My question is “does anyone have ideas for how our “living with fire” responses would change if it were 60% climate (on the high side) or 20% climate (on the low side).” compared to all the other reasons that fire is a problem. Does proportion of the problem created by climate actually affect what options might be chosen to live with fire? In what way? My point being that maybe all the research funds on attribution (which we will never know for sure, despite all the computing power that exists) might be more profitably used to work on improving fire models. What if we could decide “we will never know this for sure” and moved on?

5 Comments

    • And, how many decades has there been fire suppression and its associated fuels build-ups? That is an undeniable fact, in many parts of our public forests. Those 100,000,000 dead trees in California have no other path. They will all burn, eventually. Is this what anyone wants? (Yes, there are some)

    • Jon, I think we would need to think through the mechanics of the climate induced change and how that would work. For example, hot dry winds might make fires more dangerous, and a solution would be to expand fuel treatment acreage further back from communities to change fire behavior. Or if fuels get drier due to climate change, or there are more fuels due to increases in precipitation due to climate change.

      • An extremely complex question to ponder and SPECULATE on:

        … Or the problem could even go away because in some conditions, the micro environment needed for regeneration is created by the forest in which case there might be no fire at all or just a ground fire because the only thing left was eroding bare soil or brush and grass. But one size does not fit all and the ability to predict the outcome is pretty low because of all of the spatial, temporal and a myriad of other parameters.

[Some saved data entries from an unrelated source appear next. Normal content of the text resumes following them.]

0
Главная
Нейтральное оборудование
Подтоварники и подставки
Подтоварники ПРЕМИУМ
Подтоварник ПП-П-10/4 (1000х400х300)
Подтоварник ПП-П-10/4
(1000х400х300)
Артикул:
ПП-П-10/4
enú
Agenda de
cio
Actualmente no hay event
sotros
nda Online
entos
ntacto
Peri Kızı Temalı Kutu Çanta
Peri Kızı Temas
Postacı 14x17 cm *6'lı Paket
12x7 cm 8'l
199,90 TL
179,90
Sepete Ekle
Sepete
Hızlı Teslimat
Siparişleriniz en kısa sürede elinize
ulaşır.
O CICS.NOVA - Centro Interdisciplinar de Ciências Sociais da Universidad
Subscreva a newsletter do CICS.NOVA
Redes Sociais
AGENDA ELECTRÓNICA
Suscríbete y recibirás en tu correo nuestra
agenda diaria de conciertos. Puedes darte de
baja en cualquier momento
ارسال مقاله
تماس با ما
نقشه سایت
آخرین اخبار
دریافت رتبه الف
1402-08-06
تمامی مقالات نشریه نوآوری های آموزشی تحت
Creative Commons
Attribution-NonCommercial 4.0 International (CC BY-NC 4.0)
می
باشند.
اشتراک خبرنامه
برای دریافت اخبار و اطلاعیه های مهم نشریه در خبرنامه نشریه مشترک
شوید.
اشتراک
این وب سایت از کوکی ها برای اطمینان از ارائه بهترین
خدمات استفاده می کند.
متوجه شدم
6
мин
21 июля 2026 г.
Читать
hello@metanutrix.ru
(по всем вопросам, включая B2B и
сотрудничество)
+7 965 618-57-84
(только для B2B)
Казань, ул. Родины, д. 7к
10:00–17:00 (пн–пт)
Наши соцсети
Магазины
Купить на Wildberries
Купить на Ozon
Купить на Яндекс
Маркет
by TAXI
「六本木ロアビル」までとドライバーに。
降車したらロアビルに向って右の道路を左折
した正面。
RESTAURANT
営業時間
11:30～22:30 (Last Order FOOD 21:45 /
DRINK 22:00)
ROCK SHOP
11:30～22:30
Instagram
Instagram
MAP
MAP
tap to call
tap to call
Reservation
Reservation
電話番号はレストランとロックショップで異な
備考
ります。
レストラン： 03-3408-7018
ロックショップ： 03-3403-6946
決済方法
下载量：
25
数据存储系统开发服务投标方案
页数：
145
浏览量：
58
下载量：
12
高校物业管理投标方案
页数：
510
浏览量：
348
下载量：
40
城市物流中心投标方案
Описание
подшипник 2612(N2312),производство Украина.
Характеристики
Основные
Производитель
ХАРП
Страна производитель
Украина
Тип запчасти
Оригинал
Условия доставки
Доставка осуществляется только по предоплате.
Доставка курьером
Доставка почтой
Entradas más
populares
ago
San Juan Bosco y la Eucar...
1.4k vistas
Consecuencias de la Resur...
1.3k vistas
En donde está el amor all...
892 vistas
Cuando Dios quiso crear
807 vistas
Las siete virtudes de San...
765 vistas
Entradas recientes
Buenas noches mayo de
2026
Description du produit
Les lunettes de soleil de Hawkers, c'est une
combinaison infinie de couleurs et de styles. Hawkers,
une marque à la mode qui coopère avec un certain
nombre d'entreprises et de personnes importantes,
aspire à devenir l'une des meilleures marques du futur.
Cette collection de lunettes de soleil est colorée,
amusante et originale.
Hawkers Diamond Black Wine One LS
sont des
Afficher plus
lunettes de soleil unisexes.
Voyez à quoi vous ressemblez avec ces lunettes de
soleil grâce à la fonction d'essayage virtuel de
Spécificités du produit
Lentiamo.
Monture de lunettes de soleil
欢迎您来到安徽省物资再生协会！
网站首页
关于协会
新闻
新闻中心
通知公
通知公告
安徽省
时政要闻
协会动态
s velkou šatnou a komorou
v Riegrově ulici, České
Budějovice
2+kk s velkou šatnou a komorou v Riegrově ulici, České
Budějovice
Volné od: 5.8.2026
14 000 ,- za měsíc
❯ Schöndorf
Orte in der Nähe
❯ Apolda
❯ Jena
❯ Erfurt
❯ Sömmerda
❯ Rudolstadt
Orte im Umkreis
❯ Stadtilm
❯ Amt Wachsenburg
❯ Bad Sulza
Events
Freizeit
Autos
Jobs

        Here is a quote from a recent related article: “In the warmest, driest forests, researchers found evidence suggesting that trees have stopped regeneration after wildfires, which wasn’t the case in the past. The pattern was consistent across all sites reviewed in the study.”

  1. Lack of response to changing conditions.
    Think of climate as a long term average of weather.

    Trees don’t travel well. Maybe twenty to 200 miles horizontally and 500 to 1000 feet vertically.
    Weather extremes differ by 500 miles year to year.
    Consider weather extremes. Averages are misleading.

    Plan for the extremes. .

    Jet streams at boundary of Hadley cell to Ferrell cell at 500 hPa that run north-south rather than west to east.
    Hadley cells that expand beyond 40 degrees. North in the northern hemisphere and south in the southern hemisphere
    Areas at risk expand.
    Managers in the expanded climate areas do not recognize the need to respond to expanded areas at risk.
    Surface winds due to changing levels of inversion are not understood and are ignored.